In a gesture of support and solidarity, the group began a small act of resistance that would create a big statement. One by one, rocks were piled up on the village boarder creating the only barrier between the village and the Zionist cowboy settlers. This is the second time that the small wall, only half a meter tall, was erected. The wall built last weekend was totally destroyed by the settlers, creating fear in the residents and frustration for those carrying huge, heavy stones under the midday sun.
This wall, unlike the Israeli Apartheid Wall, must not fall. Jubbet adh Dhib residents need a physical barrier not just to protect themselves, but also their land from further confiscation by the settlements. Land confiscation and settler attacks are on the rise across the West Bank and the story of Jubbet adh Dhib is unfortunately not unique. So until the settlements are evacuated and Palestine gains its sovereignty, it is small acts such as these that both provide safety and a display of resistance.
Palestinian, Israeli, and international activists sought to repeat last week’s successful demonstration in Beit Ummar, Hebron District by blocking Road 60 leading from Bethlehem to Hebron. On Friday morning, demonstrators made their way from the center of the village to Road 60 where they attempted to block traffic to protest the continued theft of land from Beit Ummar and surrounding villages for the purpose of settlement expansion. Within minutes they were met by Israeli forces throwing sound grenades and tear gas in attempt to disperse the peaceful protest.

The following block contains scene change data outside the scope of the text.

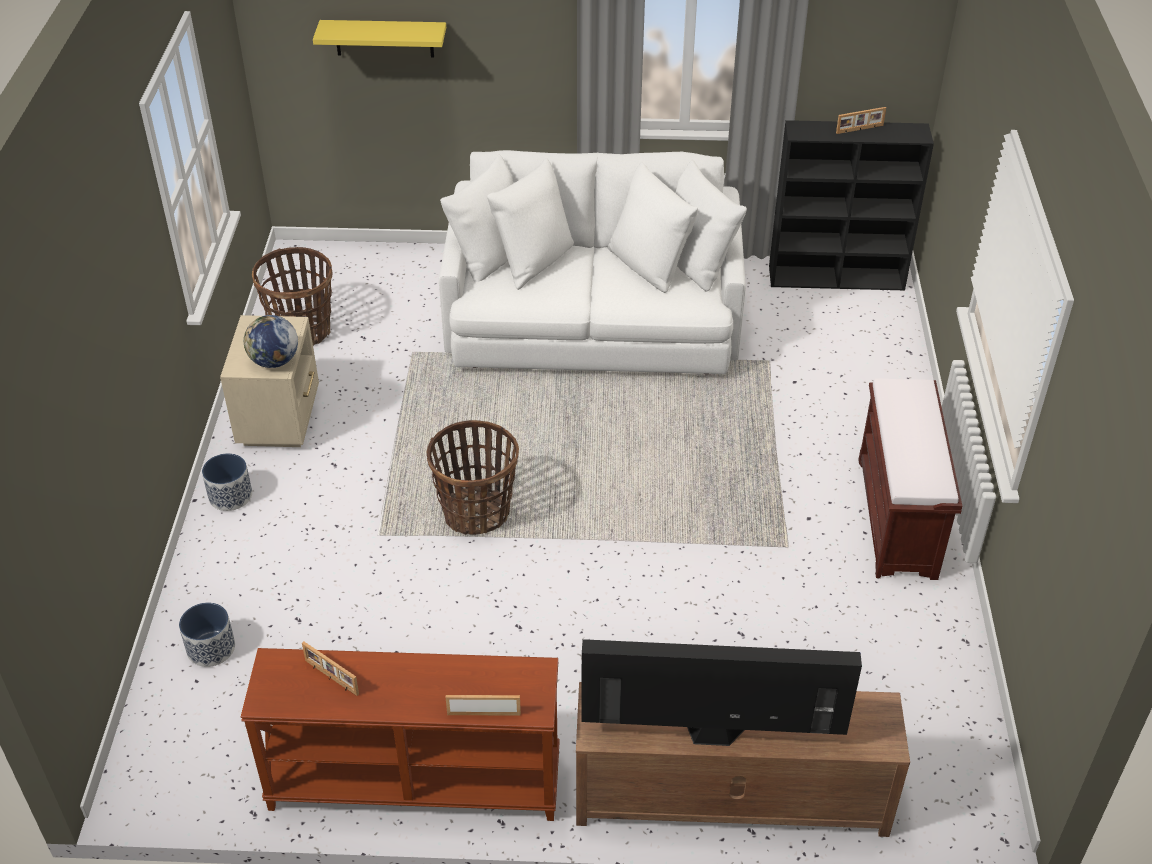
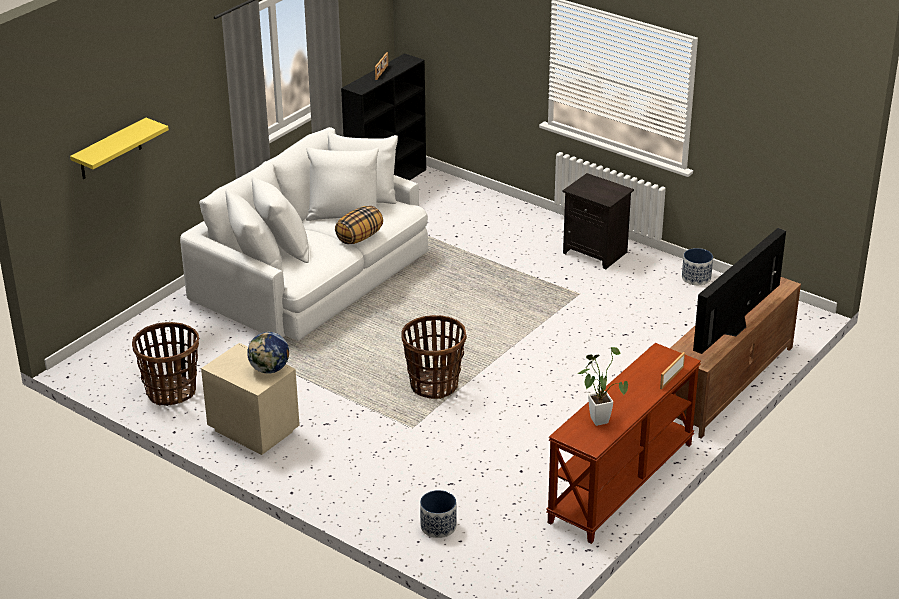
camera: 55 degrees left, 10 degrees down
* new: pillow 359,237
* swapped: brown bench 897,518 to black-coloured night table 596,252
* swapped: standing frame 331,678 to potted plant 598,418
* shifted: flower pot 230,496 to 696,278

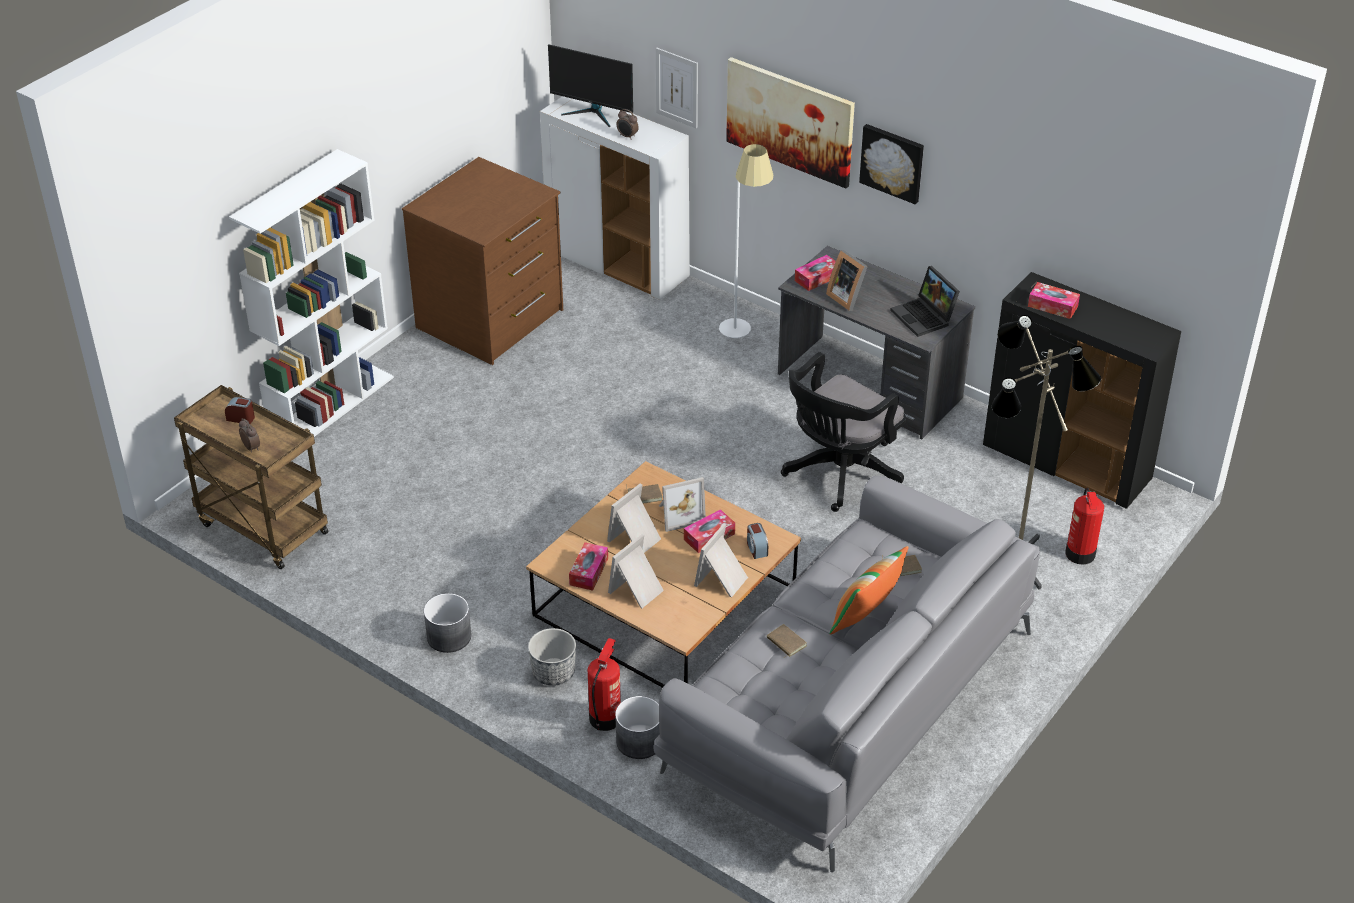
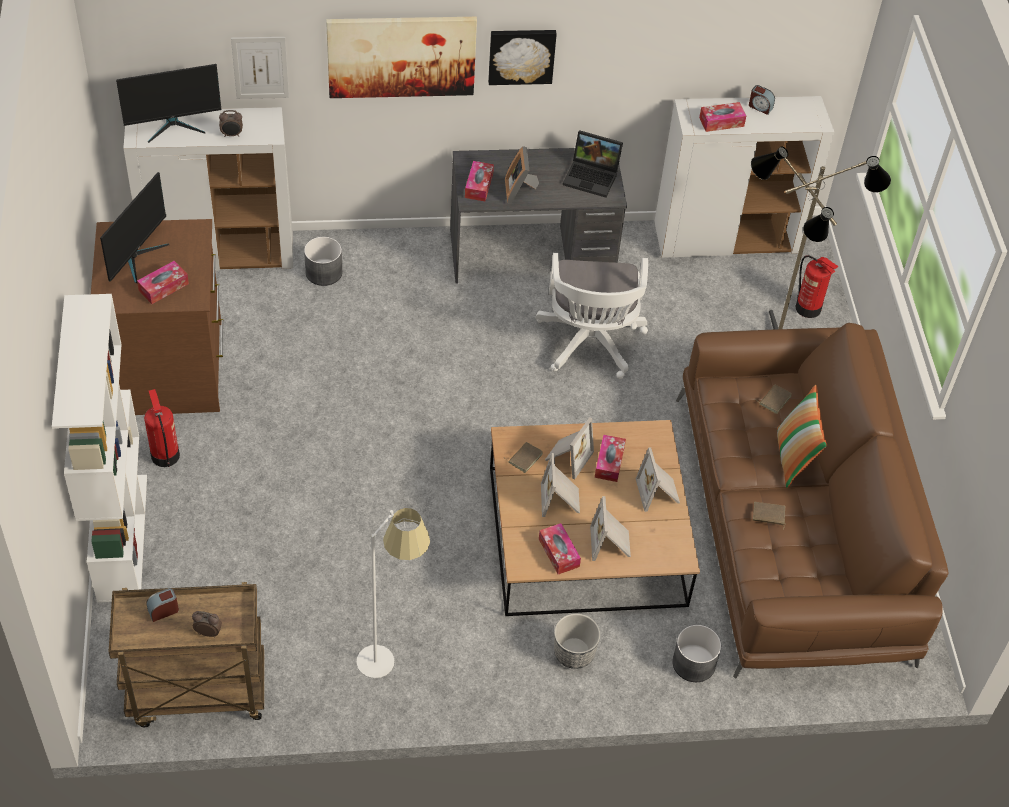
camera: 45 degrees left, 10 degrees up
* new: computer display 137,257
* new: box of tissues 163,287
* shifted: fire-fighting cylinder 605,717 to 165,455
* shifted: greyish flower pot 449,636 to 324,272
* shifted: white standing lamp 743,335 to 392,665
* rotated: standing frame 847,297 = 519,190 75 degrees clockwise
* repainted: black-coloured computer chair 838,474 to white computer chair 590,345
* repainted: black-coloured cupboard 1067,464 to white cupboard 727,239
* repainted: greyish couch 848,703 to brown couch 791,529
* shifted: alarm clock 756,548 to 760,107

Soldiers began using excessive physical force towards both activists and journalists, breaking several cameras. As the activists began to return to the village, the army followed them, continuing to fire tear gas canisters at demonstrators. Of those who remained near Road 60, four were arrested, including Beit Ummar’s National Committee coordinator, Yousef Abu Maria, two Israelis, and an AP journalist. They were released later in the day.
After last week’s demonstration, a curfew was threatened for all of Beit Ummar if protests continued. Later in the week, the same commander led a raid of the home of Palestine Solidarity Project’s coordinators, Mousa Abu Maria and Bekah Wolfe, along with raiding the offices of their newest project, The Center for Freedom and Justice, where office equipment, including a computer and printer, were taken.
The second weekly demonstration against the recent construction of the Apartheid Wall was held Sunday afternoon in the village of Beit Jala. A crowd of 50 gathered at the top of the road leading to the recently bulldozed and leveled playgrounds and olive groves below. The demonstration, led by village residents holding signs of nonviolence, anti-Occupation and peace marched 200 meters before being met by Israeli Occupation Force (IOF) soldiers.
Despite the nonviolent nature of the demonstrators, the IOF responded with heavy force, throwing dozens of sound bombs onto the narrow, heavily populated road. The crowd was quickly dispersed but reassembled with greater determination. Protesters sat on the road, inching the soldiers backwards with their songs, chants and dialogue. Village leaders gave tri-lingual speeches, telling the story of the land, the history of the occupation and their hopes for the future.
After nearly one hour, the Popular Committee called the demonstration to a close. IOF made the provocative choice to drive their vehicles through the crowd, drawing strong emotions and a few rocks. This gave the IOF reason to respond with more violence, shooting tear gas and more sound bombs at demonstrators and village residents.
The fight against the Apartheid Wall in Beit Jala continues with demonstrations and legal battles. Currently, the validity of the land confiscation permit is being challenged in the courts, delaying further construction for a few weeks more.